For comparison, consider executing the code below without the custom cache:

import dspy
import os
import time

os.environ["OPENAI_API_KEY"] = "{your_openai_key}"

dspy.settings.configure(lm=dspy.LM("openai/gpt-4o-mini"))

predict = dspy.Predict("question->answer")

start = time.time()
result1 = predict(question="Who is the GOAT of soccer?")
print(f"Time elapse: {time.time() - start: 2f}")

start = time.time()
with dspy.context(lm=dspy.LM("openai/gpt-4.1-mini")):
    result2 = predict(question="Who is the GOAT of soccer?")
print(f"Time elapse: {time.time() - start: 2f}")

The time elapsed will indicate that the cache is not hit on the second call.

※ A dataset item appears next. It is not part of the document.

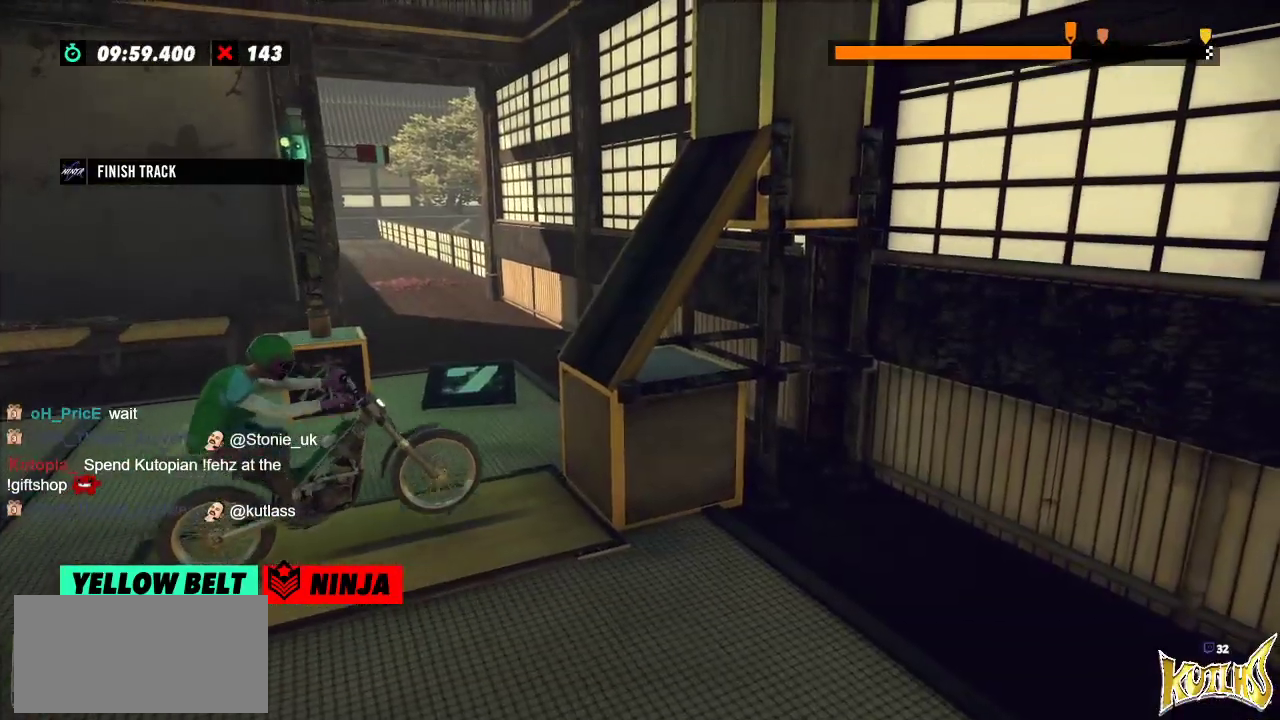
{"buttons": ["R2"], "left_stick": "center", "events": [[67, "left_stick", "right"], [217, "left_stick", "left"], [334, "left_stick", "center"]]}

However, when using the custom cache:

import dspy
import os
import time
from typing import Dict, Any, Optional
import ujson
from hashlib import sha256

os.environ["OPENAI_API_KEY"] = "{your_openai_key}"

dspy.settings.configure(lm=dspy.LM("openai/gpt-4o-mini"))

class CustomCache(dspy.clients.Cache):

    def cache_key(self, request: dict[str, Any], ignored_args_for_cache_key: Optional[list[str]] = None) -> str:
        messages = request.get("messages", [])
        return sha256(ujson.dumps(messages, sort_keys=True).encode()).hexdigest()

dspy.cache = CustomCache(enable_disk_cache=True, enable_memory_cache=True, disk_cache_dir=dspy.clients.DISK_CACHE_DIR)

predict = dspy.Predict("question->answer")

start = time.time()
result1 = predict(question="Who is the GOAT of volleyball?")
print(f"Time elapse: {time.time() - start: 2f}")

start = time.time()
with dspy.context(lm=dspy.LM("openai/gpt-4.1-mini")):
    result2 = predict(question="Who is the GOAT of volleyball?")
print(f"Time elapse: {time.time() - start: 2f}")

You will observe that the cache is hit on the second call, demonstrating the effect of the custom cache key logic.